Rappelez vous : dans votre jeunesse, vous aimiez accompagner votre mère à l’hypermarché le samedi, afin de négocier un ou deux jouets, rencontrer des personnes et choisir desserts ou gâteaux pour le goûter. Ce rituel de la grande consommation, où vous passiez 2h à faire vos courses, a pris un sérieux coup dans l’aile.

Bienvenue dans l’ère du temps réel où le consommateur ne réalise plus ses achats et emplettes qu’en fonction de l’enseigne mais également (et surtout) en fonction d’un service : la livraison (notamment marqué dans l’univers de la grande distribution).

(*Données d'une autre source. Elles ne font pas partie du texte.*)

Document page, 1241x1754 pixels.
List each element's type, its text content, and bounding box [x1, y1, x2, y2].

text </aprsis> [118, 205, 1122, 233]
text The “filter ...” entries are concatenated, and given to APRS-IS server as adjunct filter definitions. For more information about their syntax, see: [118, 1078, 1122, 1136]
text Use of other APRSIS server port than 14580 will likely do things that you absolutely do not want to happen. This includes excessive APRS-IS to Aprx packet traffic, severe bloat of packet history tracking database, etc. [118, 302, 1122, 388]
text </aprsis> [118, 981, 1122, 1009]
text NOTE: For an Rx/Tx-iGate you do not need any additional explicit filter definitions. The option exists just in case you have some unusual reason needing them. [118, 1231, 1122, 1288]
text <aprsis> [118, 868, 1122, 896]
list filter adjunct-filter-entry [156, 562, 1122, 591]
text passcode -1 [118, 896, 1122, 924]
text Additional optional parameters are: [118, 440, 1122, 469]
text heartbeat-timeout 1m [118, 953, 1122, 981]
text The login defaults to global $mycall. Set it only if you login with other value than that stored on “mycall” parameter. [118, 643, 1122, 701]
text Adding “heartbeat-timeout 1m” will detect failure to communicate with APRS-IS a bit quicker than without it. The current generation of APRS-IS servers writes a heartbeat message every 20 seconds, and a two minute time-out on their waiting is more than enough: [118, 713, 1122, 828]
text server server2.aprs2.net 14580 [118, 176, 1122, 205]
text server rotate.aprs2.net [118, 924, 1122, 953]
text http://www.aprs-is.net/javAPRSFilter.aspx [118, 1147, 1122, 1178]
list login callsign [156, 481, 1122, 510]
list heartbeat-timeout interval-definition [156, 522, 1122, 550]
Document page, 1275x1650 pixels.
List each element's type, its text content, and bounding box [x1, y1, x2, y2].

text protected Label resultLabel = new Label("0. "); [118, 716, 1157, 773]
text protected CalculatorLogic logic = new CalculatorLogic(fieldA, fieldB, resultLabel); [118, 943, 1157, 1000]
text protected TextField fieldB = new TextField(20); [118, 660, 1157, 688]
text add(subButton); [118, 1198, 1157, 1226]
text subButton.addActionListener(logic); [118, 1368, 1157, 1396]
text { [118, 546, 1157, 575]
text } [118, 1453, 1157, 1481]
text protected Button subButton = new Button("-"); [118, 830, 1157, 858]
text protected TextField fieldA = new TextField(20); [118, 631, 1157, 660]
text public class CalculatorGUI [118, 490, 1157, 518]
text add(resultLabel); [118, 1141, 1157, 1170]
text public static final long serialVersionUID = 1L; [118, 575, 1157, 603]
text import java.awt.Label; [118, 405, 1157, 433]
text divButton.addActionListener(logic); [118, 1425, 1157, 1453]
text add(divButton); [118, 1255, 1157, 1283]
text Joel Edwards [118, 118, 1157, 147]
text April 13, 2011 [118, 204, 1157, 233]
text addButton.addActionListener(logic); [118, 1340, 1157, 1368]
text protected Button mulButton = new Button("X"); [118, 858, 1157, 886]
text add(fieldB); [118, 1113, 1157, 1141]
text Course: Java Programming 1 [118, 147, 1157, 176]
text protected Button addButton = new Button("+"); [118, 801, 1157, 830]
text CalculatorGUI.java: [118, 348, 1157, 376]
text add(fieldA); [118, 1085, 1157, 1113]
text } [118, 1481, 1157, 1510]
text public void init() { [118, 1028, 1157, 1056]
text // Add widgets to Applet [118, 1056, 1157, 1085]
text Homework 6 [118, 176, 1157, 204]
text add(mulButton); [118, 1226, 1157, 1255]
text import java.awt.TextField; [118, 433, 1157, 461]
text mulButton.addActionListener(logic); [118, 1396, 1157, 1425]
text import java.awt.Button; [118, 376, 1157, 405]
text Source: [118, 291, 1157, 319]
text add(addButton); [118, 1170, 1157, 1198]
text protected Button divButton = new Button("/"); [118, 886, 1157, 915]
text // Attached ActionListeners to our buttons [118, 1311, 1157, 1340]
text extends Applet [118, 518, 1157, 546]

A y voir de plus près, les professionnels proposent aux consommateurs des services leur permattant toujours plus d’économiser du temps et d’optimiser leur planning en fonction des contraintes individuelles. Reprenons notre exemple des courses familiales réalisés dans un hypermarché :

L’ère de l’hypermarché

trajet aller – prise du caddie – achats en hypermarché – dépôt des courses dans la voiture – restitution du caddie – trajet retour – transfert des courses vers le domicile (pensez aux personnes vivant au 5ème étage sans ascenceur) – rangement des courses
Temps approximatif : 2h

L’ère du drive

commande sur internet – choix du créneau horaire – (préparation de commande le jour même ou le lendemain) – récupération des courses – trajet retour –  transfert des courses vers le domicile  – rangement des courses
Temps approximatif : 45 minutes

L’ère de la livraison à domicile

commande sur internet – choix du créneau horaire – (préparation de commande pour le lendemain) – récupération des courses au pied du frigo – rangement des courses
Temps approximatif : 25 minutes

Le drive bouleverse les comportments depuis quelques années. Les 2000 drives actifs sur le territoire national (source : marketing PGC) connaissent un fort succès pour la plupart. Placés sur des axes routiers de fort traffic, ils s’implémentent bien dans les trajets quotidiens de leurs clientèle afin de leur offrir un service peu consommateur de temps.
En quelques années, les consommateurs ont délaissé les larges allées de leur hypermarché pour une place de chargement à côté d’une borne.
Et à mon avis, la révolution n’est pas finie !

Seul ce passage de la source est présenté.